Phased Retirement
Phased retirement offers the individual retiring the opportunity to take a tax efficient income. Unlike an annuity or drawdown, no tax free cash is taken in phased retirement. In fact each income payment is treated as payment of some of the tax free cash and the remainder of the income payment is taxable.
Phased retirement is a personal pension plan which accepts existing funds and allows you to buy an annuity or income drawdown in stages rather than all at once. Each year you decide how much income you need. You then cash in as much of the plan as necessary to provide your chosen level of income. Please note that the value of the remaining fund can go down as well as up and is not guaranteed, and that annuity rates can vary over time. So you could end up with a lower pension than if you'd chosen a conventional annuity straight away. You can take out a phased retirement plan any time after the age of 50 (55 from April 2010).
How does it work?
Think of it as lots of mini-retirements spread out over a number of years. At first your income will consist of a tax-free cash sum and income from either an annuity or an Income Drawdown plan.
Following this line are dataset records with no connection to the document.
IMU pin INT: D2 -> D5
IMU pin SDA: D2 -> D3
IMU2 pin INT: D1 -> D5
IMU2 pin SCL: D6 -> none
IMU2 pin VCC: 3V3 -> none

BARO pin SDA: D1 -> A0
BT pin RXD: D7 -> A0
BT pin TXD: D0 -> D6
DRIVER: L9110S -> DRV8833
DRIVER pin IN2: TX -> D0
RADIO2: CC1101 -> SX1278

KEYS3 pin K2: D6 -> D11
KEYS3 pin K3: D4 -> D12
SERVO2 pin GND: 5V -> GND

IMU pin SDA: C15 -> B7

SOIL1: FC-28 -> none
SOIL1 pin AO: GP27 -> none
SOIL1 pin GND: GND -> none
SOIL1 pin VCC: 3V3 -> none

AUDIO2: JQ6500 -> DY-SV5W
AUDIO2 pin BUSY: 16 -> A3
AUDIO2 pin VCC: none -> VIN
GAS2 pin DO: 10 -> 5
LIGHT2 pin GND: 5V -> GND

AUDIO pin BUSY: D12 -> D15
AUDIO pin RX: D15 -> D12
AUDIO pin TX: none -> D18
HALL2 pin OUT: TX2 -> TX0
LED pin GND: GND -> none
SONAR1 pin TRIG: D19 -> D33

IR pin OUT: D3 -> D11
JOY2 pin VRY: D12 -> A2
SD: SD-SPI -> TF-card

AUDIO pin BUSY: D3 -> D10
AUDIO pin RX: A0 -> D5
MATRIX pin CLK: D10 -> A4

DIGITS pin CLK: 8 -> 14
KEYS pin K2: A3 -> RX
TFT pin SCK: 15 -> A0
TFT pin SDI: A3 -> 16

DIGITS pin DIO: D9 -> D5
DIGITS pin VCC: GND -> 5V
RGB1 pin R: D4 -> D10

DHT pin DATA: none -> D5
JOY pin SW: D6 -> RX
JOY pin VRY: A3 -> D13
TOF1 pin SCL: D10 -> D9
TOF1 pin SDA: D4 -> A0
You'll continue to receive income from these sources, but you also have the option to take another tax cash-free sum and set up further Income Drawdown plans or annuities.
Usually on or before your 75th birthday, you must convert any remaining retirement fund into an annuity. Phased retirement can work like this:
- Income drawdown plus tax-free cash - to a maximum of 25% of the value of the 'arrangements' you're cashing in.
- Annuity plus tax-free cash - to a maximum of 25% of the value of the arrangements.
- Meanwhile, the 'arrangements' left in your plan, called 'deferred arrangements' continue to be invested.